▸ Listed records:

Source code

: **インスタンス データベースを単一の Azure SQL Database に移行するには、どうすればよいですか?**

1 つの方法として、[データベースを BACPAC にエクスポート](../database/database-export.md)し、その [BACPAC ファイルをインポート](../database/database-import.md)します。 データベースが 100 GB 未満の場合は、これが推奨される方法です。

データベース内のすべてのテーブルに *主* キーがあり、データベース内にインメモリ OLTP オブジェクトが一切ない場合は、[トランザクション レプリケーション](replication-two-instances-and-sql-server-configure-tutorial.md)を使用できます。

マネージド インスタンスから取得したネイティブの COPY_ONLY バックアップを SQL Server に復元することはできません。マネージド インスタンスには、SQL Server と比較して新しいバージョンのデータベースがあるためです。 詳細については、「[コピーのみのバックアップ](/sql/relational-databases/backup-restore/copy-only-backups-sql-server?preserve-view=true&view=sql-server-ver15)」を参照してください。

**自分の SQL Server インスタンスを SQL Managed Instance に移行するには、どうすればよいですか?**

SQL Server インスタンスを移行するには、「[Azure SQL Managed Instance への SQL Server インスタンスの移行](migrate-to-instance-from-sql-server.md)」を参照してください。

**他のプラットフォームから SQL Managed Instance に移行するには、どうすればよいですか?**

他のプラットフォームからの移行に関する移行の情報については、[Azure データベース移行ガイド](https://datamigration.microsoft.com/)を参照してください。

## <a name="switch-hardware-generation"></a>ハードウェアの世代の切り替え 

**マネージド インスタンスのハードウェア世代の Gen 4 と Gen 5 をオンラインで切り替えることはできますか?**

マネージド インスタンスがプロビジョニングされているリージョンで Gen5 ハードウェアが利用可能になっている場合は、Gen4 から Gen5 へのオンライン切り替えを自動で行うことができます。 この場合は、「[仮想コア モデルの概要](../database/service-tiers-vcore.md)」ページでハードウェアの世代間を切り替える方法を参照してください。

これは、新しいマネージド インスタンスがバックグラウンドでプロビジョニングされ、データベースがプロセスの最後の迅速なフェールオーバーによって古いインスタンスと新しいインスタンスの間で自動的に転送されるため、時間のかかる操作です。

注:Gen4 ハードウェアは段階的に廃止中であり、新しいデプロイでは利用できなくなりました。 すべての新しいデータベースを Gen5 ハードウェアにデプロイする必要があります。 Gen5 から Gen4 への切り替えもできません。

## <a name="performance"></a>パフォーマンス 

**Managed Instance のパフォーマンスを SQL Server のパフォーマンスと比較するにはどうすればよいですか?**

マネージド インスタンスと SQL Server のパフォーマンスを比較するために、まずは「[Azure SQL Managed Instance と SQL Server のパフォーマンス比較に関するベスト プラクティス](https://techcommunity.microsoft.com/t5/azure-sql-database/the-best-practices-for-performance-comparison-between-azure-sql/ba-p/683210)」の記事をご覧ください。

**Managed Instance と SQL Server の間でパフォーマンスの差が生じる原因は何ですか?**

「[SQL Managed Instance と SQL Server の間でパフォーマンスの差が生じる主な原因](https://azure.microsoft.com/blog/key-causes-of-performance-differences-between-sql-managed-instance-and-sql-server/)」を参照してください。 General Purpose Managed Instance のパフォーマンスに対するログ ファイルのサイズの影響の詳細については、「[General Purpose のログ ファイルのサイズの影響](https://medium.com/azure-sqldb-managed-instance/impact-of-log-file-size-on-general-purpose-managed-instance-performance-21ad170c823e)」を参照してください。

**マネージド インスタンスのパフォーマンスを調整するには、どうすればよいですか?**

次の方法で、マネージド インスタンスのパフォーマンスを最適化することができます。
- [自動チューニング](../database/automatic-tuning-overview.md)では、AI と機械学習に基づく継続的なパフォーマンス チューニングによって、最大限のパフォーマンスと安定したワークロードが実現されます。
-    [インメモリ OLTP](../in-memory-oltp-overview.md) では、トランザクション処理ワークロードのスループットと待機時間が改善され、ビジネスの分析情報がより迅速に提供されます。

▸ What is needed:
Write all the data out again, word for word.

▸ Response to this exercise:
Source code

: **インスタンス データベースを単一の Azure SQL Database に移行するには、どうすればよいですか?**

1 つの方法として、[データベースを BACPAC にエクスポート](../database/database-export.md)し、その [BACPAC ファイルをインポート](../database/database-import.md)します。 データベースが 100 GB 未満の場合は、これが推奨される方法です。

データベース内のすべてのテーブルに *主* キーがあり、データベース内にインメモリ OLTP オブジェクトが一切ない場合は、[トランザクション レプリケーション](replication-two-instances-and-sql-server-configure-tutorial.md)を使用できます。

マネージド インスタンスから取得したネイティブの COPY_ONLY バックアップを SQL Server に復元することはできません。マネージド インスタンスには、SQL Server と比較して新しいバージョンのデータベースがあるためです。 詳細については、「[コピーのみのバックアップ](/sql/relational-databases/backup-restore/copy-only-backups-sql-server?preserve-view=true&view=sql-server-ver15)」を参照してください。

**自分の SQL Server インスタンスを SQL Managed Instance に移行するには、どうすればよいですか?**

SQL Server インスタンスを移行するには、「[Azure SQL Managed Instance への SQL Server インスタンスの移行](migrate-to-instance-from-sql-server.md)」を参照してください。

**他のプラットフォームから SQL Managed Instance に移行するには、どうすればよいですか?**

他のプラットフォームからの移行に関する移行の情報については、[Azure データベース移行ガイド](https://datamigration.microsoft.com/)を参照してください。

## <a name="switch-hardware-generation"></a>ハードウェアの世代の切り替え 

**マネージド インスタンスのハードウェア世代の Gen 4 と Gen 5 をオンラインで切り替えることはできますか?**

マネージド インスタンスがプロビジョニングされているリージョンで Gen5 ハードウェアが利用可能になっている場合は、Gen4 から Gen5 へのオンライン切り替えを自動で行うことができます。 この場合は、「[仮想コア モデルの概要](../database/service-tiers-vcore.md)」ページでハードウェアの世代間を切り替える方法を参照してください。

これは、新しいマネージド インスタンスがバックグラウンドでプロビジョニングされ、データベースがプロセスの最後の迅速なフェールオーバーによって古いインスタンスと新しいインスタンスの間で自動的に転送されるため、時間のかかる操作です。

注:Gen4 ハードウェアは段階的に廃止中であり、新しいデプロイでは利用できなくなりました。 すべての新しいデータベースを Gen5 ハードウェアにデプロイする必要があります。 Gen5 から Gen4 への切り替えもできません。

## <a name="performance"></a>パフォーマンス 

**Managed Instance のパフォーマンスを SQL Server のパフォーマンスと比較するにはどうすればよいですか?**

マネージド インスタンスと SQL Server のパフォーマンスを比較するために、まずは「[Azure SQL Managed Instance と SQL Server のパフォーマンス比較に関するベスト プラクティス](https://techcommunity.microsoft.com/t5/azure-sql-database/the-best-practices-for-performance-comparison-between-azure-sql/ba-p/683210)」の記事をご覧ください。

**Managed Instance と SQL Server の間でパフォーマンスの差が生じる原因は何ですか?**

「[SQL Managed Instance と SQL Server の間でパフォーマンスの差が生じる主な原因](https://azure.microsoft.com/blog/key-causes-of-performance-differences-between-sql-managed-instance-and-sql-server/)」を参照してください。 General Purpose Managed Instance のパフォーマンスに対するログ ファイルのサイズの影響の詳細については、「[General Purpose のログ ファイルのサイズの影響](https://medium.com/azure-sqldb-managed-instance/impact-of-log-file-size-on-general-purpose-managed-instance-performance-21ad170c823e)」を参照してください。

**マネージド インスタンスのパフォーマンスを調整するには、どうすればよいですか?**

次の方法で、マネージド インスタンスのパフォーマンスを最適化することができます。
- [自動チューニング](../database/automatic-tuning-overview.md)では、AI と機械学習に基づく継続的なパフォーマンス チューニングによって、最大限のパフォーマンスと安定したワークロードが実現されます。
-    [インメモリ OLTP](../in-memory-oltp-overview.md) では、トランザクション処理ワークロードのスループットと待機時間が改善され、ビジネスの分析情報がより迅速に提供されます。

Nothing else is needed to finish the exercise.